### Task item
For this exercise, reproduce the entries below exactly, but only from the line containing "2 Agustus 2026" through the line containing "Warga Griya Shanta Blokir Uji", both included.

### Extracted information
▬▬▬▬▬▬
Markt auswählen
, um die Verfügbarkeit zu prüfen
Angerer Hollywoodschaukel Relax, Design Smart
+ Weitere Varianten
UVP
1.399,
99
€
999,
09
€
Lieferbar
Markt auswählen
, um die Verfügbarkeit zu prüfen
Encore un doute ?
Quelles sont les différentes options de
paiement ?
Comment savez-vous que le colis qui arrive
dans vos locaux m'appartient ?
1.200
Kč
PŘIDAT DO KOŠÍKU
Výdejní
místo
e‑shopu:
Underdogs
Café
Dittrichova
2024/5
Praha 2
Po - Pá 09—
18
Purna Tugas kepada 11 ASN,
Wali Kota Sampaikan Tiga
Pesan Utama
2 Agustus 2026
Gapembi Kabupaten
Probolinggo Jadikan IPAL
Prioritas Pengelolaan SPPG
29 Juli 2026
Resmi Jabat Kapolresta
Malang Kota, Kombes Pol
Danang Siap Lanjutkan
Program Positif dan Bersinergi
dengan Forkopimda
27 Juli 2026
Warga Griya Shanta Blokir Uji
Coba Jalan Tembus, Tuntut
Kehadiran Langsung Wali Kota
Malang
▬▬▬▬▬▬
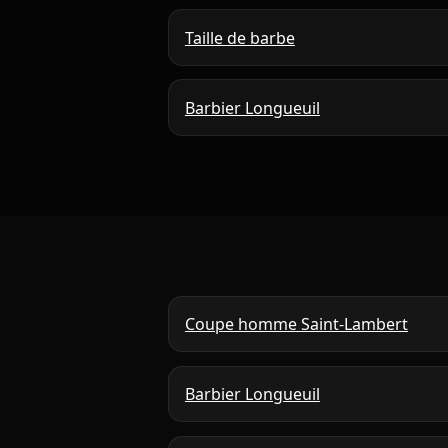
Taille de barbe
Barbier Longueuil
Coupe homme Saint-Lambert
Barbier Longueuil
▬▬▬▬▬▬
### Solution for this exercise
2 Agustus 2026
Gapembi Kabupaten
Probolinggo Jadikan IPAL
Prioritas Pengelolaan SPPG
29 Juli 2026
Resmi Jabat Kapolresta
Malang Kota, Kombes Pol
Danang Siap Lanjutkan
Program Positif dan Bersinergi
dengan Forkopimda
27 Juli 2026
Warga Griya Shanta Blokir Uji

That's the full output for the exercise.